Guerra fiscal une Eduardo Campos e Cid Gomes

Depois da troca de farpas pela imprensa, a defesa de interesses comuns aos seus Estados coloca do mesmo lado o governador de Pernambuco e presidenciável do PSB, Eduardo Campos, e seu correligionário, o governador do Ceará, Cid Gomes. Eles articulam, juntos, a defesa no Congresso de bandeiras dos governadores das regiões Norte e Nordeste, como a mudança do indexador da dívida dos Estados e a oposição enfática ao fim da guerra fiscal.

Na próxima quarta-feira, os presidentes da Câmara, Henrique Alves (PMDB-RN), e do Senado, Renan Calheiros (PMDB-AL), recebem os 27 governadores para tratar de temas de interesse da Federação. Na véspera do encontro, Campos e Cid querem reunir os governadores da região para definir uma pauta comum de reivindicações.

“Queremos estabelecer pelo menos oito pontos consensuais”, adianta Cid Gomes, que voltou a se entender com Campos após um encontro em Brasília na última quarta-feira. Nos últimos dias, o clima entre eles acirrou-se, após declaração de Gomes de que não era momento do PSB lançar candidato próprio à presidência da República. Contrariando aliados de Campos, Gomes defendeu que o partido apoiasse a reeleição da presidente Dilma Rousseff.
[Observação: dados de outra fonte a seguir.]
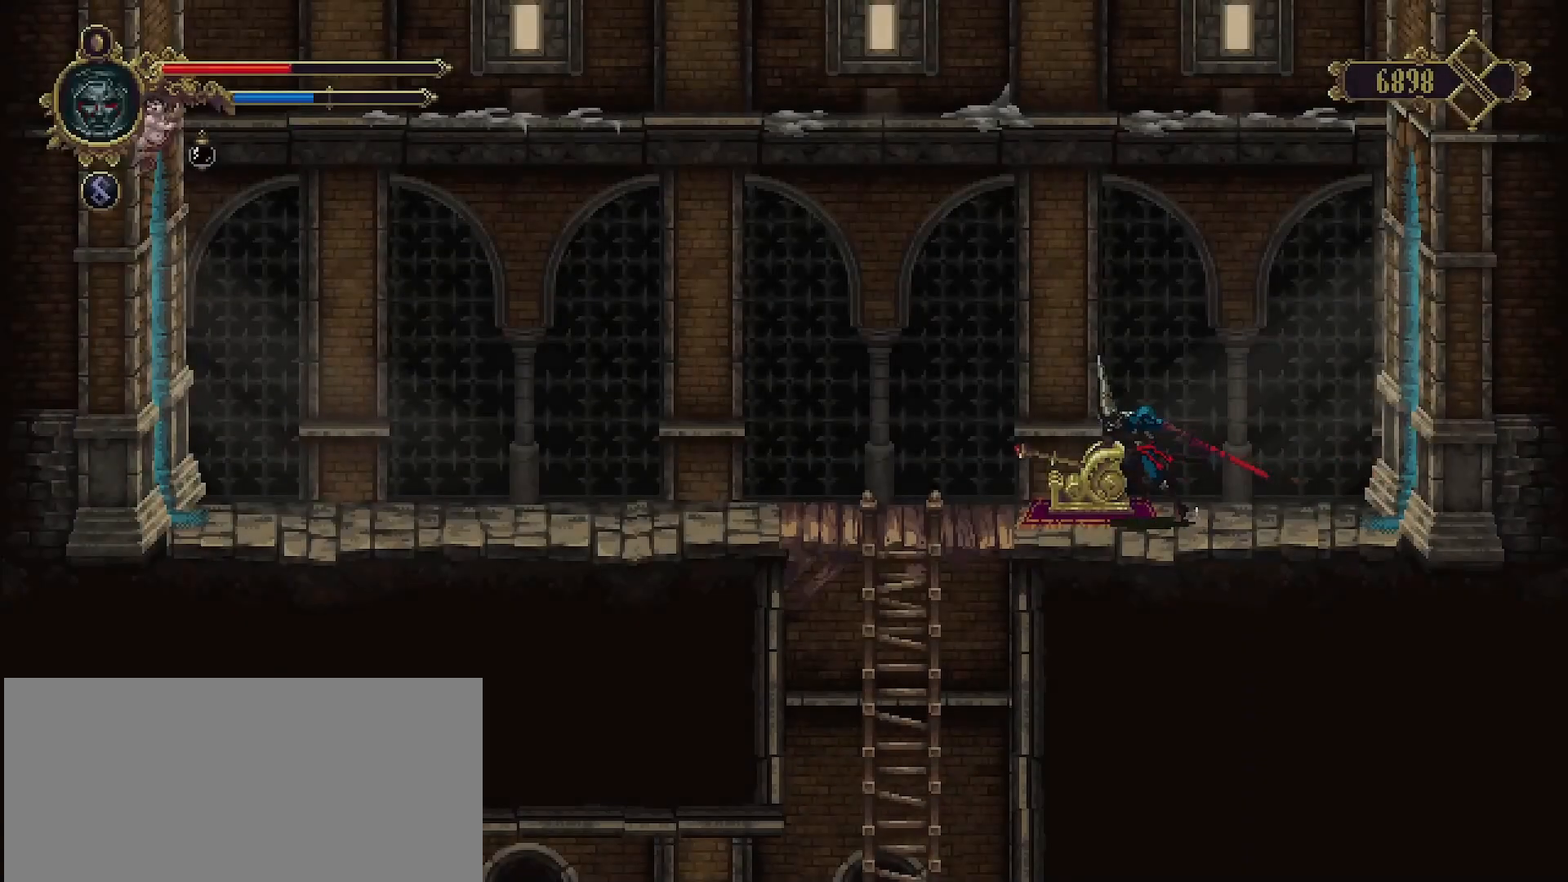
{"buttons": ["CROSS"], "left_stick": "down-left", "right_stick": "center", "events": [[300, "left_stick", "down-left"], [500, "CROSS", "down"]]}
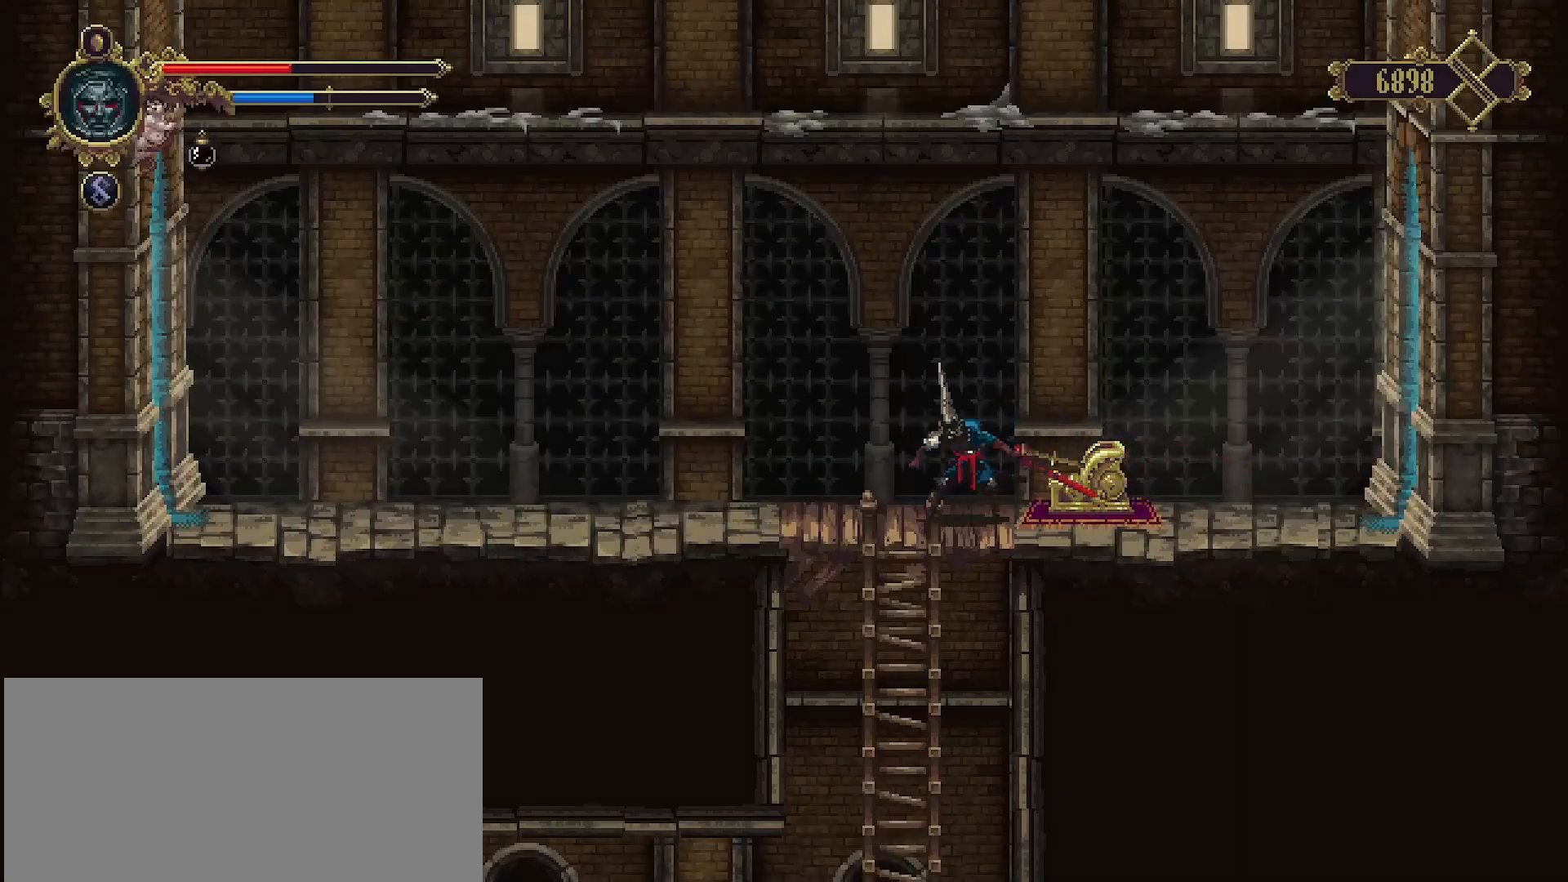
{"buttons": [], "left_stick": "down", "right_stick": "center", "events": [[33, "left_stick", "down"], [100, "CROSS", "up"], [200, "CROSS", "down"], [267, "CROSS", "up"]]}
O ex-ministro Ciro Gomes, irmão de Cid, chegou a declarar que Campos não tinha “chão” para encarar uma candidatura presidencial.

Agora as rusgas serão temporariamente suspensas para que ambos marchem juntos para a reunião da próxima semana no Congresso. Um dos pontos mais polêmicos é o fim da guerra fiscal. Neste ponto, Campos e Gomes encabeçam o movimento dos gestores do Norte e Nordeste, que argumentam que não se pode tratar com igualdade os desiguais, como quer o governo federal com a unificação da alíquota do ICMS.

Cid Gomes observa que a guerra fiscal transformou-se em instrumento de desenvolvimento da Região Nordeste, abrindo caminho para que os governadores dialogassem com o mercado e atraíssem investimentos, permitindo a alguns Estados apresentarem PIBs mais elevados que o nacional.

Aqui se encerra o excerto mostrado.